EXERCISE DIRECTIONS:
Reproduce every line of the records below as a numbered list, omitting any blank lines.

:: RECORDS TO USE

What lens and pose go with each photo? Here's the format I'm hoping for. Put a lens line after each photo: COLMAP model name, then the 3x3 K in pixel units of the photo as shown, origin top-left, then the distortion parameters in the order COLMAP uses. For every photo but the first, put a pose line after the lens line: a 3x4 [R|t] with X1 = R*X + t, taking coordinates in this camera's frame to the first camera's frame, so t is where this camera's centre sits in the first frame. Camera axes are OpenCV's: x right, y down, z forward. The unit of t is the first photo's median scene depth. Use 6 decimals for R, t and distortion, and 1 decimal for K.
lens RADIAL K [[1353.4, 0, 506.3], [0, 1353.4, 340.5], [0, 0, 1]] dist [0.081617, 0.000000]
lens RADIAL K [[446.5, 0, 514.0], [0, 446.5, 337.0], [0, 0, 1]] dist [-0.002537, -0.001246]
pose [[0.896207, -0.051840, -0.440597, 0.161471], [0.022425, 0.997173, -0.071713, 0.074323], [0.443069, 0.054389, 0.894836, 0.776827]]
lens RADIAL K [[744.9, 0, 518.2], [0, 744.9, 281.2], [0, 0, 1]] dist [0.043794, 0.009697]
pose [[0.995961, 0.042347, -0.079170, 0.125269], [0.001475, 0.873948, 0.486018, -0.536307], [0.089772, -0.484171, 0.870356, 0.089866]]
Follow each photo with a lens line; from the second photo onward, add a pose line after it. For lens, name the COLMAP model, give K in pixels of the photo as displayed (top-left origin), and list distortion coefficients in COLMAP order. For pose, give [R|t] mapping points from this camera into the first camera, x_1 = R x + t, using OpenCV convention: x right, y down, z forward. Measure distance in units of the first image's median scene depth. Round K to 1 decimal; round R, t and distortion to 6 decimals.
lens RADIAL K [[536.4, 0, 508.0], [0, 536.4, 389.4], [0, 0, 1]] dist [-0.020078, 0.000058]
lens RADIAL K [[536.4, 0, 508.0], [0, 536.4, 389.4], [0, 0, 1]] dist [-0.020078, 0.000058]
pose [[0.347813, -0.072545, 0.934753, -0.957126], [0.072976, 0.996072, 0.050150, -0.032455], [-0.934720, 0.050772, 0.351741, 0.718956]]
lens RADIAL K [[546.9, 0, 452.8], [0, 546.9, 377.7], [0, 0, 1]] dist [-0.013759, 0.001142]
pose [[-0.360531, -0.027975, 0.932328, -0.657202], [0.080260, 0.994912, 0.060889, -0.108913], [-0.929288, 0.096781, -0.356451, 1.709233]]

::::

ANSWER TO THIS EXERCISE:
1. What lens and pose go with each photo? Here's the format I'm hoping for. Put a lens line after each photo: COLMAP model name, then the 3x3 K in pixel units of the photo as shown, origin top-left, then the distortion parameters in the order COLMAP uses. For every photo but the first, put a pose line after the lens line: a 3x4 [R|t] with X1 = R*X + t, taking coordinates in this camera's frame to the first camera's frame, so t is where this camera's centre sits in the first frame. Camera axes are OpenCV's: x right, y down, z forward. The unit of t is the first photo's median scene depth. Use 6 decimals for R, t and distortion, and 1 decimal for K.
2. lens RADIAL K [[1353.4, 0, 506.3], [0, 1353.4, 340.5], [0, 0, 1]] dist [0.081617, 0.000000]
3. lens RADIAL K [[446.5, 0, 514.0], [0, 446.5, 337.0], [0, 0, 1]] dist [-0.002537, -0.001246]
4. pose [[0.896207, -0.051840, -0.440597, 0.161471], [0.022425, 0.997173, -0.071713, 0.074323], [0.443069, 0.054389, 0.894836, 0.776827]]
5. lens RADIAL K [[744.9, 0, 518.2], [0, 744.9, 281.2], [0, 0, 1]] dist [0.043794, 0.009697]
6. pose [[0.995961, 0.042347, -0.079170, 0.125269], [0.001475, 0.873948, 0.486018, -0.536307], [0.089772, -0.484171, 0.870356, 0.089866]]
7. Follow each photo with a lens line; from the second photo onward, add a pose line after it. For lens, name the COLMAP model, give K in pixels of the photo as displayed (top-left origin), and list distortion coefficients in COLMAP order. For pose, give [R|t] mapping points from this camera into the first camera, x_1 = R x + t, using OpenCV convention: x right, y down, z forward. Measure distance in units of the first image's median scene depth. Round K to 1 decimal; round R, t and distortion to 6 decimals.
8. lens RADIAL K [[536.4, 0, 508.0], [0, 536.4, 389.4], [0, 0, 1]] dist [-0.020078, 0.000058]
9. lens RADIAL K [[536.4, 0, 508.0], [0, 536.4, 389.4], [0, 0, 1]] dist [-0.020078, 0.000058]
10. pose [[0.347813, -0.072545, 0.934753, -0.957126], [0.072976, 0.996072, 0.050150, -0.032455], [-0.934720, 0.050772, 0.351741, 0.718956]]
11. lens RADIAL K [[546.9, 0, 452.8], [0, 546.9, 377.7], [0, 0, 1]] dist [-0.013759, 0.001142]
12. pose [[-0.360531, -0.027975, 0.932328, -0.657202], [0.080260, 0.994912, 0.060889, -0.108913], [-0.929288, 0.096781, -0.356451, 1.709233]]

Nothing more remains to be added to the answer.